Published Letters: 45
Editor's Choice: 7

Thursday, May 3, 2007 05:01 AM
Original article: My husband read my journal

NOT and open book

Wow, I'm really surprised by all the letters from married people who champion the "open book" relationship. Whatever happened to one's own secret garden? I'm with the LW on this one; if I didn't have an outlet to vent my negative feelings, I'd be one negative person in real life.

I've been married twice and in both relationships there was the unspoken agreement that each of us has thoughts, feelings, desires that are none of the other spouse's business. Who says that in order for a marriage to work we have to share everything with the other person? Good lord, I think my two ex-husbands were more interesting people given their cultivation of said secret space.

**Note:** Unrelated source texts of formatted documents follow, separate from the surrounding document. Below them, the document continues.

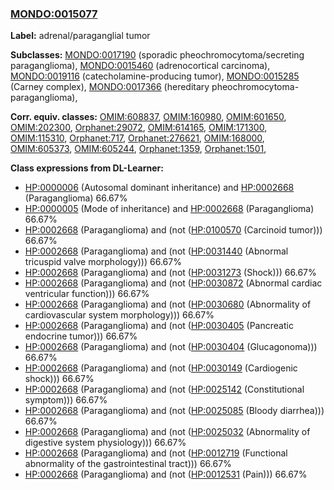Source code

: 
### [MONDO:0015077](http://purl.obolibrary.org/obo/MONDO_0015077)
**Label:** adrenal/paraganglial tumor

**Subclasses:** [MONDO:0017190](http://purl.obolibrary.org/obo/MONDO_0017190) (sporadic pheochromocytoma/secreting paraganglioma), [MONDO:0015460](http://purl.obolibrary.org/obo/MONDO_0015460) (adrenocortical carcinoma), [MONDO:0019116](http://purl.obolibrary.org/obo/MONDO_0019116) (catecholamine-producing tumor), [MONDO:0015285](http://purl.obolibrary.org/obo/MONDO_0015285) (Carney complex), [MONDO:0017366](http://purl.obolibrary.org/obo/MONDO_0017366) (hereditary pheochromocytoma-paraganglioma), 

**Corr. equiv. classes:** [OMIM:608837](http://purl.obolibrary.org/obo/OMIM_608837), [OMIM:160980](http://purl.obolibrary.org/obo/OMIM_160980), [OMIM:601650](http://purl.obolibrary.org/obo/OMIM_601650), [OMIM:202300](http://purl.obolibrary.org/obo/OMIM_202300), [Orphanet:29072](http://www.orpha.net/ORDO/Orphanet_29072), [OMIM:614165](http://purl.obolibrary.org/obo/OMIM_614165), [OMIM:171300](http://purl.obolibrary.org/obo/OMIM_171300), [OMIM:115310](http://purl.obolibrary.org/obo/OMIM_115310), [Orphanet:717](http://www.orpha.net/ORDO/Orphanet_717), [Orphanet:276621](http://www.orpha.net/ORDO/Orphanet_276621), [OMIM:168000](http://purl.obolibrary.org/obo/OMIM_168000), [OMIM:605373](http://purl.obolibrary.org/obo/OMIM_605373), [OMIM:605244](http://purl.obolibrary.org/obo/OMIM_605244), [Orphanet:1359](http://www.orpha.net/ORDO/Orphanet_1359), [Orphanet:1501](http://www.orpha.net/ORDO/Orphanet_1501), 

**Class expressions from DL-Learner:**

- [HP:0000006](http://purl.obolibrary.org/obo/HP_0000006) (Autosomal dominant inheritance) and [HP:0002668](http://purl.obolibrary.org/obo/HP_0002668) (Paraganglioma) 66.67%
- [HP:0000005](http://purl.obolibrary.org/obo/HP_0000005) (Mode of inheritance) and [HP:0002668](http://purl.obolibrary.org/obo/HP_0002668) (Paraganglioma) 66.67%
- [HP:0002668](http://purl.obolibrary.org/obo/HP_0002668) (Paraganglioma) and (not ([HP:0100570](http://purl.obolibrary.org/obo/HP_0100570) (Carcinoid tumor))) 66.67%
- [HP:0002668](http://purl.obolibrary.org/obo/HP_0002668) (Paraganglioma) and (not ([HP:0031440](http://purl.obolibrary.org/obo/HP_0031440) (Abnormal tricuspid valve morphology))) 66.67%
- [HP:0002668](http://purl.obolibrary.org/obo/HP_0002668) (Paraganglioma) and (not ([HP:0031273](http://purl.obolibrary.org/obo/HP_0031273) (Shock))) 66.67%
- [HP:0002668](http://purl.obolibrary.org/obo/HP_0002668) (Paraganglioma) and (not ([HP:0030872](http://purl.obolibrary.org/obo/HP_0030872) (Abnormal cardiac ventricular function))) 66.67%
- [HP:0002668](http://purl.obolibrary.org/obo/HP_0002668) (Paraganglioma) and (not ([HP:0030680](http://purl.obolibrary.org/obo/HP_0030680) (Abnormality of cardiovascular system morphology))) 66.67%
- [HP:0002668](http://purl.obolibrary.org/obo/HP_0002668) (Paraganglioma) and (not ([HP:0030405](http://purl.obolibrary.org/obo/HP_0030405) (Pancreatic endocrine tumor))) 66.67%
- [HP:0002668](http://purl.obolibrary.org/obo/HP_0002668) (Paraganglioma) and (not ([HP:0030404](http://purl.obolibrary.org/obo/HP_0030404) (Glucagonoma))) 66.67%
- [HP:0002668](http://purl.obolibrary.org/obo/HP_0002668) (Paraganglioma) and (not ([HP:0030149](http://purl.obolibrary.org/obo/HP_0030149) (Cardiogenic shock))) 66.67%
- [HP:0002668](http://purl.obolibrary.org/obo/HP_0002668) (Paraganglioma) and (not ([HP:0025142](http://purl.obolibrary.org/obo/HP_0025142) (Constitutional symptom))) 66.67%
- [HP:0002668](http://purl.obolibrary.org/obo/HP_0002668) (Paraganglioma) and (not ([HP:0025085](http://purl.obolibrary.org/obo/HP_0025085) (Bloody diarrhea))) 66.67%
- [HP:0002668](http://purl.obolibrary.org/obo/HP_0002668) (Paraganglioma) and (not ([HP:0025032](http://purl.obolibrary.org/obo/HP_0025032) (Abnormality of digestive system physiology))) 66.67%
- [HP:0002668](http://purl.obolibrary.org/obo/HP_0002668) (Paraganglioma) and (not ([HP:0012719](http://purl.obolibrary.org/obo/HP_0012719) (Functional abnormality of the gastrointestinal tract))) 66.67%
- [HP:0002668](http://purl.obolibrary.org/obo/HP_0002668) (Paraganglioma) and (not ([HP:0012531](http://purl.obolibrary.org/obo/HP_0012531) (Pain))) 66.67%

That said, I have to support Cary on this, lock up your secret space. It's too easy and compelling to open up a diary and start reading. I've done it many times myself (bad me!). However, I've never, ever copped to reading my lover's, daughter's, best friend's journals. If I snooped, I'm the one who's bad and I want to keep up the illusion of mystery between me and them. So shame on the LW's husband for admitting he read her journal. He should have kept mum and known that she doesn't feel that way anymore or if she does, well he needs to wait for her to bring the subject up.

For me, having the room to have a secret space is, in itself, a demonstration of trust. Knowing my SO is at peace with me working out my most private issues alone, whether it's about him or not is the greatest source of comfort to me. Trusting me enough to let me have the space to explore or vent and knowing that I will always come back to him and the real world is what a solid relationship is based on.

LW if you don't want your spouse to read your diaries, please lock them up. If, in fact, you secretly do want him to read them, by all means leave them laying around. He's the bad one for reading them and then confronting you about the information inside. If he feels he has the right to read them (this isn't clear in your letter, and a very important point in my book) then that's a whole 'nother ball of wax and good luck to you with that.